Israel extends for one year dealing with Palestinian banks
Israel has extended for one year a guarantee that allows Israeli banks to deal with Palestinian banks, which are threatened with paralysis starting on December 1 if it’s not renewed.
The spokesman for Israeli Finance Minister Bezalel Smotrich, the far-right leader of the opposition, told AFP that the approval was given on Thursday during a meeting of the security cabinet.
Smotrich threatened in May to paralyze the vital banking channel between Israel and Palestinian banks based in Ramallah in the occupied West Bank, in response to three European countries recognizing the state of Palestine.

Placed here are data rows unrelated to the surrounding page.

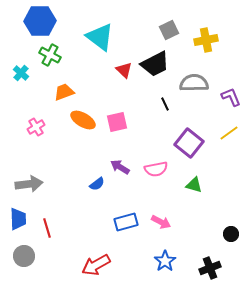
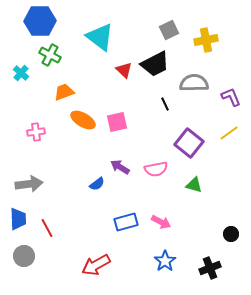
pink cross: moved 5 px down; rotated 24 degrees clockwise
red line: rotated 12 degrees counterclockwise
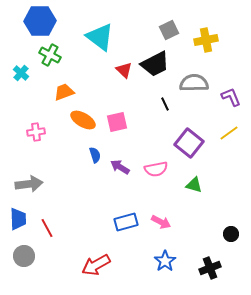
blue semicircle: moved 2 px left, 29 px up; rotated 70 degrees counterclockwise
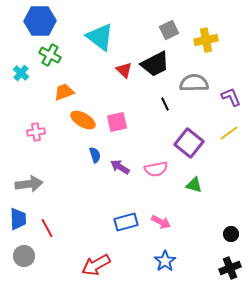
black cross: moved 20 px right
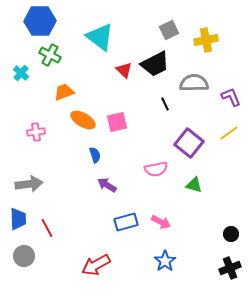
purple arrow: moved 13 px left, 18 px down
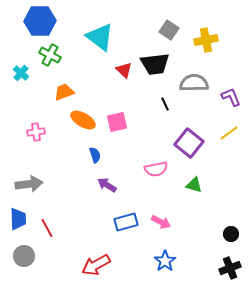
gray square: rotated 30 degrees counterclockwise
black trapezoid: rotated 20 degrees clockwise
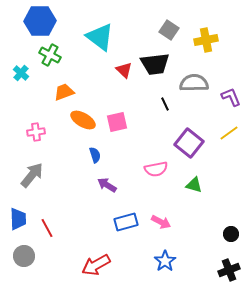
gray arrow: moved 3 px right, 9 px up; rotated 44 degrees counterclockwise
black cross: moved 1 px left, 2 px down
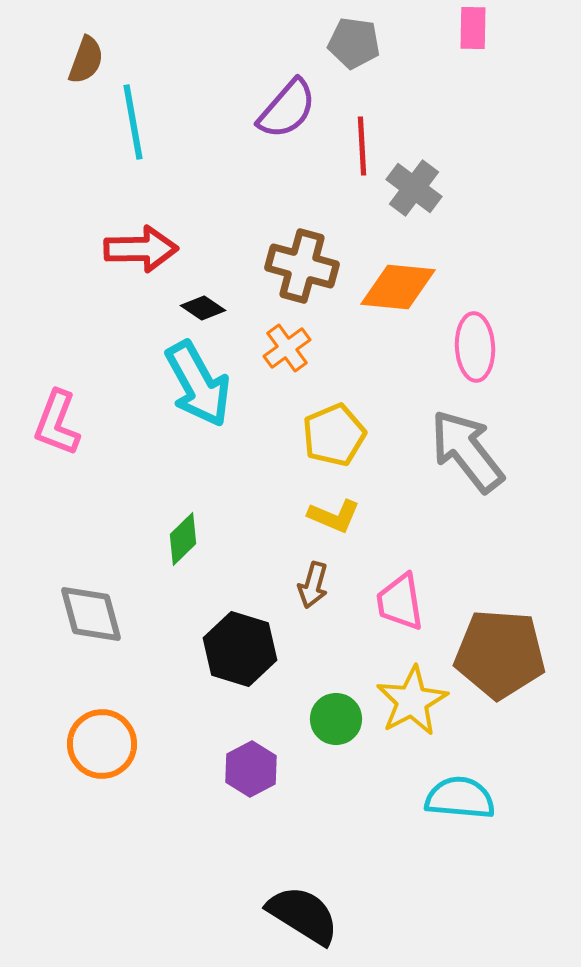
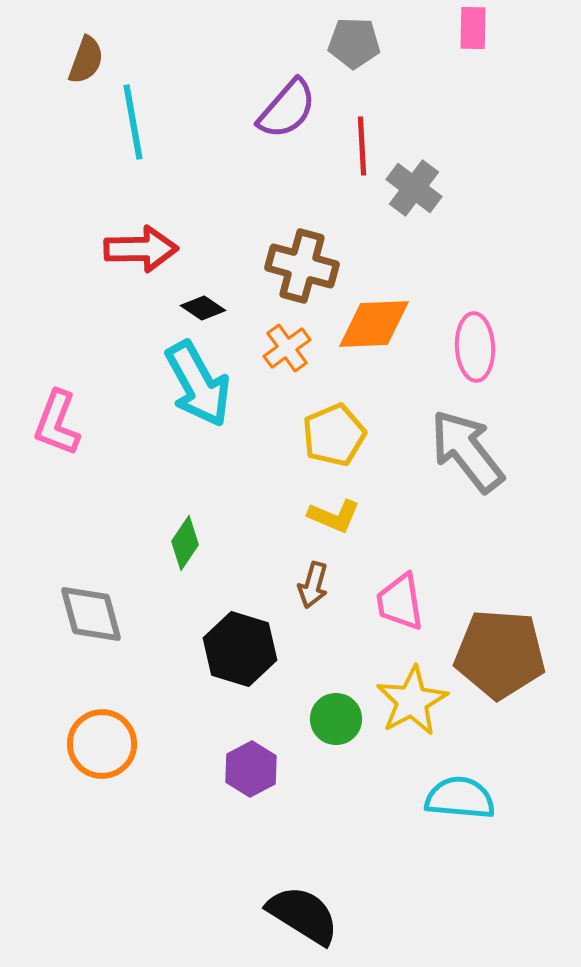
gray pentagon: rotated 6 degrees counterclockwise
orange diamond: moved 24 px left, 37 px down; rotated 8 degrees counterclockwise
green diamond: moved 2 px right, 4 px down; rotated 12 degrees counterclockwise
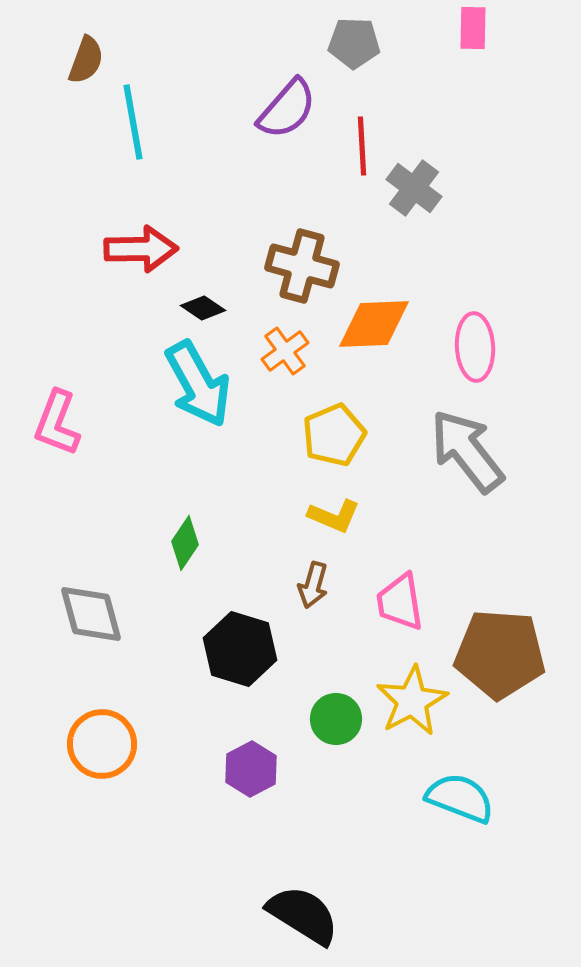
orange cross: moved 2 px left, 3 px down
cyan semicircle: rotated 16 degrees clockwise
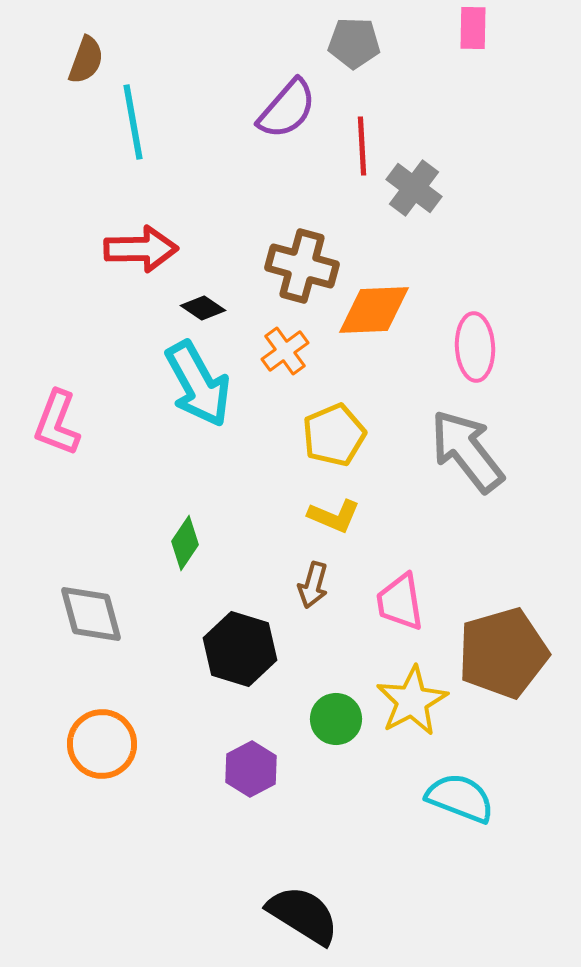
orange diamond: moved 14 px up
brown pentagon: moved 3 px right, 1 px up; rotated 20 degrees counterclockwise
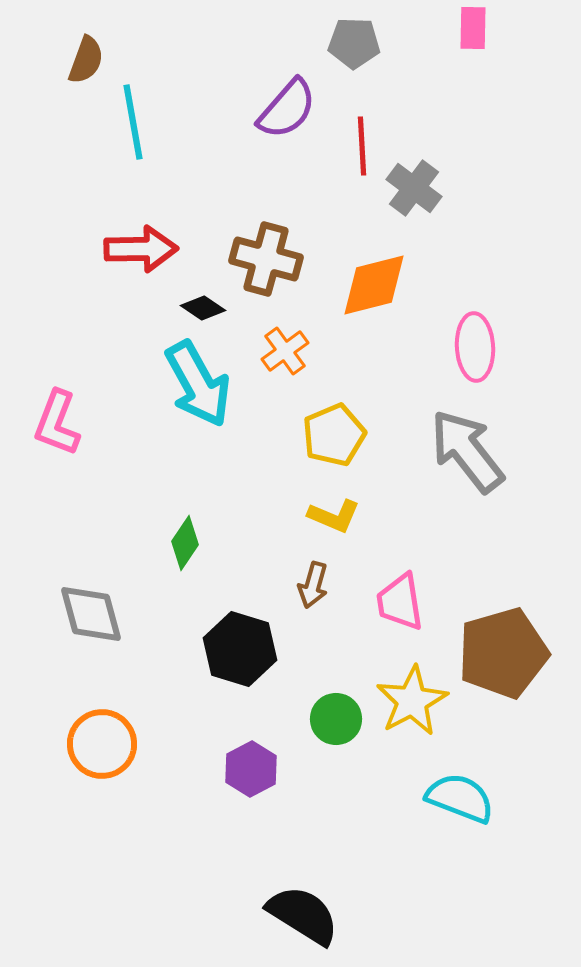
brown cross: moved 36 px left, 7 px up
orange diamond: moved 25 px up; rotated 12 degrees counterclockwise
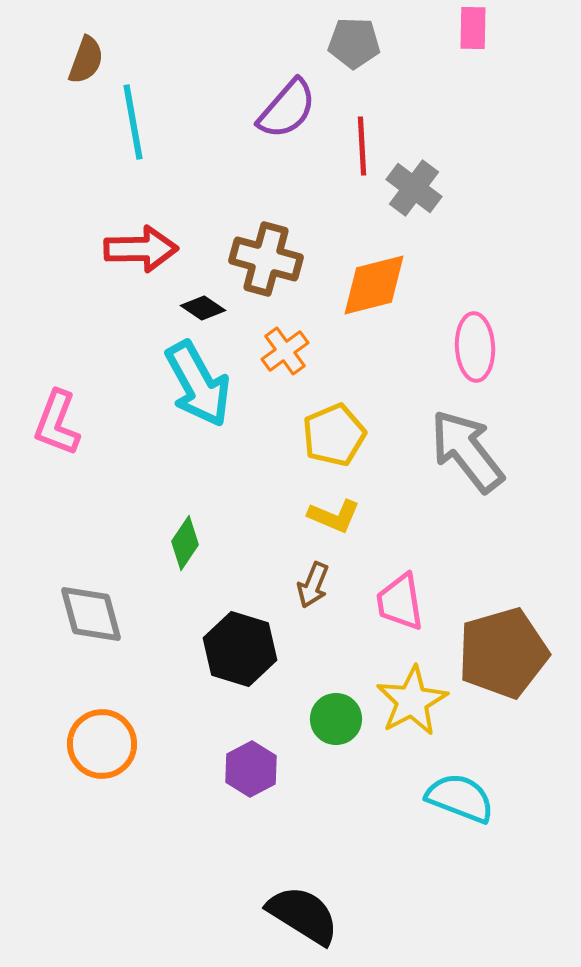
brown arrow: rotated 6 degrees clockwise
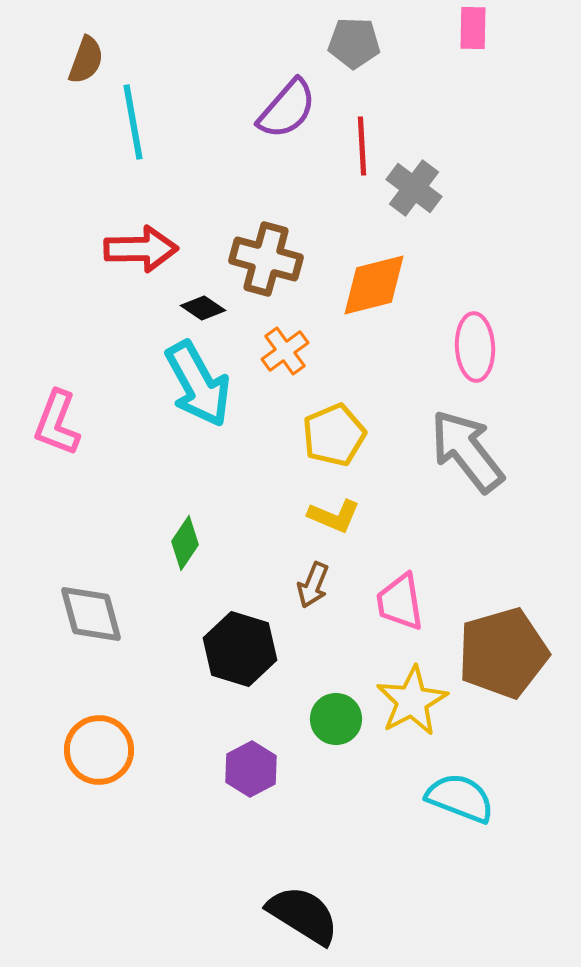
orange circle: moved 3 px left, 6 px down
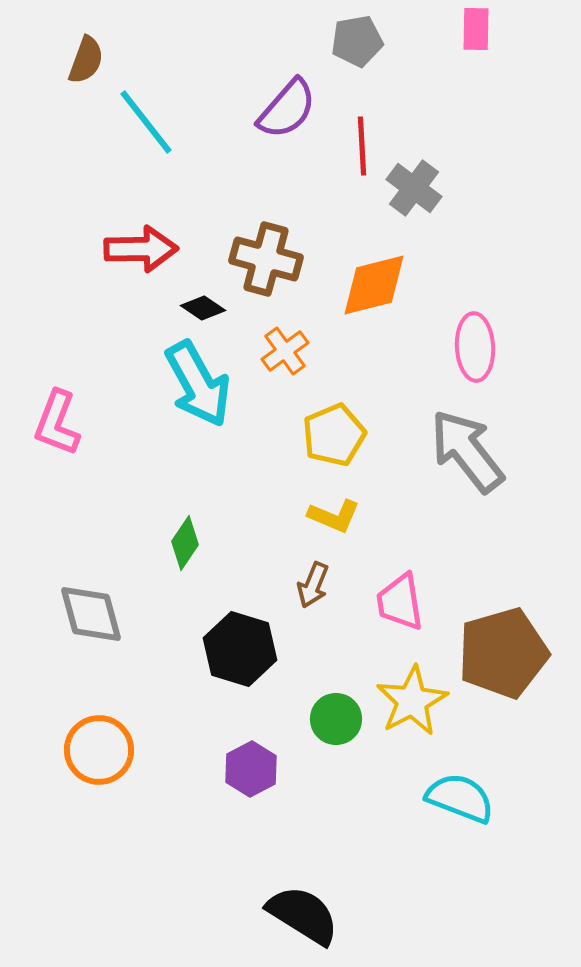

Smotrich, a settler who supports full annexation of the West Bank, which Israel has occupied since 1967, then told Prime Minister Benjamin Netanyahu that he doesn’t intend to extend the annual guarantee that Israeli banks need to do business with Palestinian banks.
In exchange for concessions to expand Jewish settlement in the West Bank, Smotrich agreed to extend the guarantee for a few months.
Since June 30, the guarantee has been renewed several times for varying periods, most recently for one month, until November 30.
Until then, Smotrich had been citing suspicions of financing Palestinian armed factions through Palestinian banks.
The financial system, and thus the daily lives of Palestinians in the West Bank, depend on the renewal of these guarantees granted by the Israeli state.
This protects Israeli correspondent banks from potential legal action (such as anti-money laundering or counter-terrorism financing) for transactions they conduct with Palestinian banks.
Without this guarantee, these Israeli financial institutions would not risk making even the slightest transaction with banks registered with the Palestinian Authority.
The guarantee was traditionally renewed every year before Hamas’s unprecedented attack on October 7, 2023, which sparked the ongoing war in the Gaza Strip.
In July, the G7 urged Israel to take the necessary steps to allow the Palestinian financial system to function after US Treasury Secretary Janet Yellen warned that severing Palestinian banks from their Israeli counterparts would lead to a humanitarian crisis.
The vast majority of trade in the West Bank is conducted in Israeli shekels, and the Palestinian Authority lacks a central bank that can mint its own currency.